Rewrite the data below, changing every "mild hybrid" to "full hybrid" and keeping everything else the same. Leave out the picture lines.

[Text extracted page by page]
= Beginning of Section =
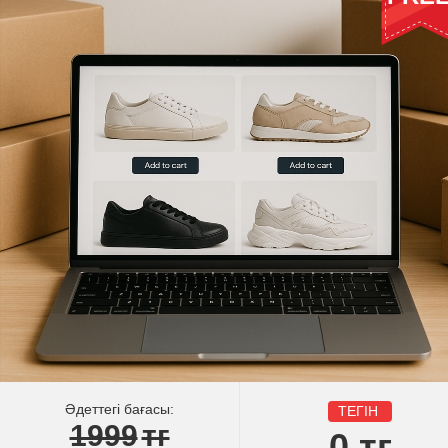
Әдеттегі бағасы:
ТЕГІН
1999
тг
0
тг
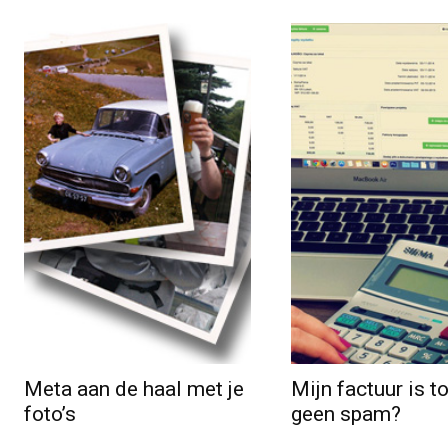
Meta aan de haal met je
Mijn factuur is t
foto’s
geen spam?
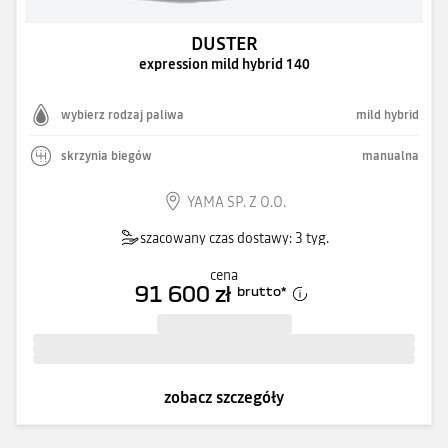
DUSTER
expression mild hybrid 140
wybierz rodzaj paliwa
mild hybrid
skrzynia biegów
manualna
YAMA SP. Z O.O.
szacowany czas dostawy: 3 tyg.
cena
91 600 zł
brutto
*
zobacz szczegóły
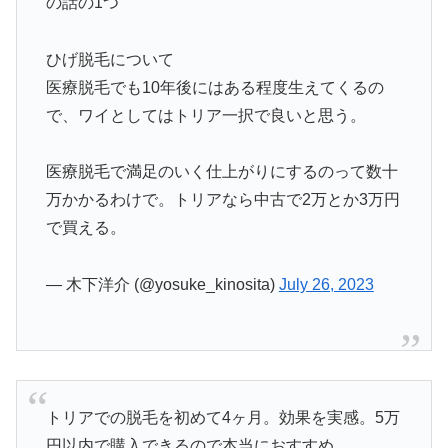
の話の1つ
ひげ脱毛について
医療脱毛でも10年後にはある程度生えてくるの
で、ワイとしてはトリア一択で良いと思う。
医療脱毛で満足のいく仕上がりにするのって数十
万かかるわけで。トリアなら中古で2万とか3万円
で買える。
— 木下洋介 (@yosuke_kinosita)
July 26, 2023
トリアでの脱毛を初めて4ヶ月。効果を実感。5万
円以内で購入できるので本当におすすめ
= End of Section =
▸ **Written reply**
Әдеттегі бағасы:
ТЕГІН
1999
тг
0
тг
Meta aan de haal met je
Mijn factuur is t
foto’s
geen spam?
DUSTER
expression full hybrid 140
wybierz rodzaj paliwa
full hybrid
skrzynia biegów
manualna
YAMA SP. Z O.O.
szacowany czas dostawy: 3 tyg.
cena
91 600 zł
brutto
*
zobacz szczegóły
の話の1つ
ひげ脱毛について
医療脱毛でも10年後にはある程度生えてくるの
で、ワイとしてはトリア一択で良いと思う。
医療脱毛で満足のいく仕上がりにするのって数十
万かかるわけで。トリアなら中古で2万とか3万円
で買える。
— 木下洋介 (@yosuke_kinosita)
July 26, 2023
トリアでの脱毛を初めて4ヶ月。効果を実感。5万
円以内で購入できるので本当におすすめ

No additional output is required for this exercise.